La posibilidad de que exista una orden oculta, es algo que molesta sobremanera a la clase intelectual del estado.
“El común denominador es que es una agresión en contra de manifestaciones, tal vez sean éstas políticas o sean artísticas o culturales; es un atentado contra nuevas búsquedas y nuevas organizaciones populares que buscan entender los aspectos sociales y artísticos de otro modo”, dice Alfredo Espinosa.
El escritor tuvo una experiencia que le permite la suspicacia. La primera de las dos ocasiones en que leyó en La Brisa, vivió un operativo policiaco. Los agentes que irrumpieron en plena sesión literaria lo obligaron a pararse, y tras una revisión minuciosa lo dejaron en paz.

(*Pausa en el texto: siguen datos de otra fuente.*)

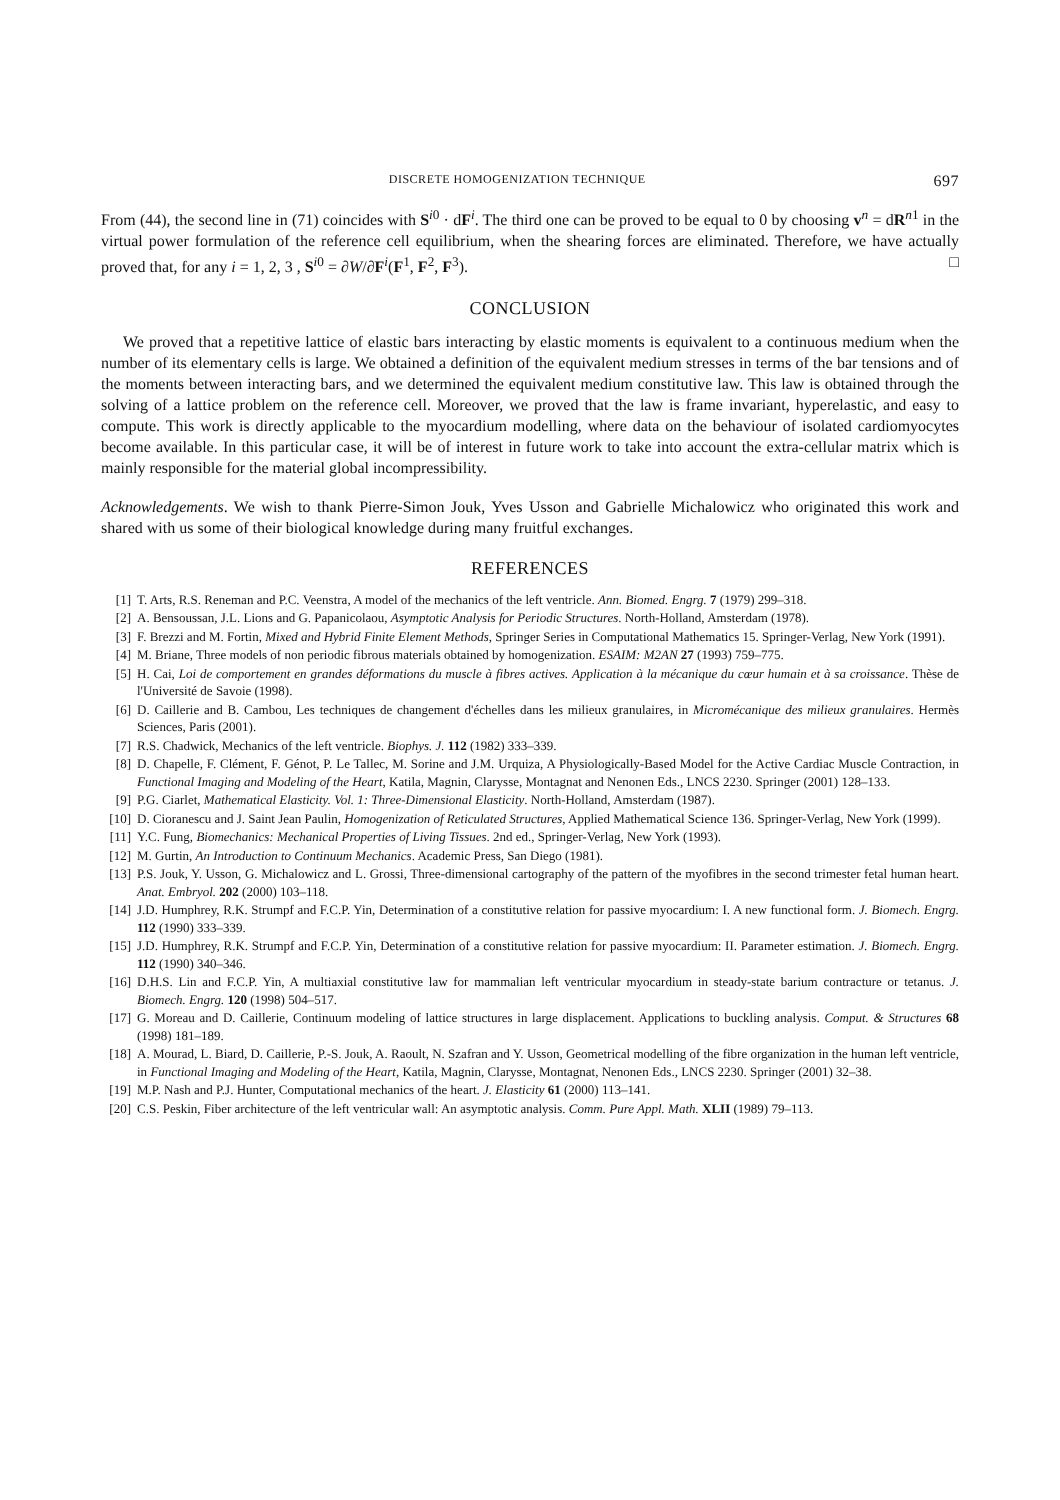DISCRETE HOMOGENIZATION TECHNIQUE 697
From (44), the second line in (71) coincides with S<sup>i0</sup> · dF<sup>i</sup>. The third one can be proved to be equal to 0 by choosing v<sup>n</sup> = dR<sup>n1</sup> in the virtual power formulation of the reference cell equilibrium, when the shearing forces are eliminated. Therefore, we have actually proved that, for any i = 1, 2, 3 , S<sup>i0</sup> = ∂W/∂F<sup>i</sup>(F<sup>1</sup>, F<sup>2</sup>, F<sup>3</sup>). □
CONCLUSION
We proved that a repetitive lattice of elastic bars interacting by elastic moments is equivalent to a continuous medium when the number of its elementary cells is large. We obtained a definition of the equivalent medium stresses in terms of the bar tensions and of the moments between interacting bars, and we determined the equivalent medium constitutive law. This law is obtained through the solving of a lattice problem on the reference cell. Moreover, we proved that the law is frame invariant, hyperelastic, and easy to compute. This work is directly applicable to the myocardium modelling, where data on the behaviour of isolated cardiomyocytes become available. In this particular case, it will be of interest in future work to take into account the extra-cellular matrix which is mainly responsible for the material global incompressibility.
Acknowledgements. We wish to thank Pierre-Simon Jouk, Yves Usson and Gabrielle Michalowicz who originated this work and shared with us some of their biological knowledge during many fruitful exchanges.
REFERENCES
[1] T. Arts, R.S. Reneman and P.C. Veenstra, A model of the mechanics of the left ventricle. Ann. Biomed. Engrg. 7 (1979) 299–318.
[2] A. Bensoussan, J.L. Lions and G. Papanicolaou, Asymptotic Analysis for Periodic Structures. North-Holland, Amsterdam (1978).
[3] F. Brezzi and M. Fortin, Mixed and Hybrid Finite Element Methods, Springer Series in Computational Mathematics 15. Springer-Verlag, New York (1991).
[4] M. Briane, Three models of non periodic fibrous materials obtained by homogenization. ESAIM: M2AN 27 (1993) 759–775.
[5] H. Cai, Loi de comportement en grandes déformations du muscle à fibres actives. Application à la mécanique du cœur humain et à sa croissance. Thèse de l'Université de Savoie (1998).
[6] D. Caillerie and B. Cambou, Les techniques de changement d'échelles dans les milieux granulaires, in Micromécanique des milieux granulaires. Hermès Sciences, Paris (2001).
[7] R.S. Chadwick, Mechanics of the left ventricle. Biophys. J. 112 (1982) 333–339.
[8] D. Chapelle, F. Clément, F. Génot, P. Le Tallec, M. Sorine and J.M. Urquiza, A Physiologically-Based Model for the Active Cardiac Muscle Contraction, in Functional Imaging and Modeling of the Heart, Katila, Magnin, Clarysse, Montagnat and Nenonen Eds., LNCS 2230. Springer (2001) 128–133.
[9] P.G. Ciarlet, Mathematical Elasticity. Vol. 1: Three-Dimensional Elasticity. North-Holland, Amsterdam (1987).
[10] D. Cioranescu and J. Saint Jean Paulin, Homogenization of Reticulated Structures, Applied Mathematical Science 136. Springer-Verlag, New York (1999).
[11] Y.C. Fung, Biomechanics: Mechanical Properties of Living Tissues. 2nd ed., Springer-Verlag, New York (1993).
[12] M. Gurtin, An Introduction to Continuum Mechanics. Academic Press, San Diego (1981).
[13] P.S. Jouk, Y. Usson, G. Michalowicz and L. Grossi, Three-dimensional cartography of the pattern of the myofibres in the second trimester fetal human heart. Anat. Embryol. 202 (2000) 103–118.
[14] J.D. Humphrey, R.K. Strumpf and F.C.P. Yin, Determination of a constitutive relation for passive myocardium: I. A new functional form. J. Biomech. Engrg. 112 (1990) 333–339.
[15] J.D. Humphrey, R.K. Strumpf and F.C.P. Yin, Determination of a constitutive relation for passive myocardium: II. Parameter estimation. J. Biomech. Engrg. 112 (1990) 340–346.
[16] D.H.S. Lin and F.C.P. Yin, A multiaxial constitutive law for mammalian left ventricular myocardium in steady-state barium contracture or tetanus. J. Biomech. Engrg. 120 (1998) 504–517.
[17] G. Moreau and D. Caillerie, Continuum modeling of lattice structures in large displacement. Applications to buckling analysis. Comput. & Structures 68 (1998) 181–189.
[18] A. Mourad, L. Biard, D. Caillerie, P.-S. Jouk, A. Raoult, N. Szafran and Y. Usson, Geometrical modelling of the fibre organization in the human left ventricle, in Functional Imaging and Modeling of the Heart, Katila, Magnin, Clarysse, Montagnat, Nenonen Eds., LNCS 2230. Springer (2001) 32–38.
[19] M.P. Nash and P.J. Hunter, Computational mechanics of the heart. J. Elasticity 61 (2000) 113–141.
[20] C.S. Peskin, Fiber architecture of the left ventricular wall: An asymptotic analysis. Comm. Pure Appl. Math. XLII (1989) 79–113.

“Lo único, que encontraron fue poesía, que al parecer resulta ser una droga o un arma tan peligrosa como las que ellos buscaban”, dice mordaz.
Con él coinciden todos quienes acudieron a la cervecería durante la década.
“A mí me parece que un incendio provocado es un acto terrorista”, sentencia Graciela de la Rosa. “Creo que en Juárez debemos parar este tipo de cosas vengan de donde vengan y sean quienes sean los agresores”.
“Las autoridades deben encontrar a los culpables porque, acordémonos, una vez que dejemos que la violencia se desate, nos afectará a todos; no es verdad que sólo nos afecte a uno, y de eso hay ejemplos históricos. Ahora sí, como decía el poeta español Blas de Otero: ‘vendrán por mí, por ti, por todos’”.
(Domingo 28 de marzo de 1999)
- En la foto aparecen Rubén Mejía, Humberto Medellín, Agustín García y Carmen Amato, durante una lectura de poesía en La Brisa.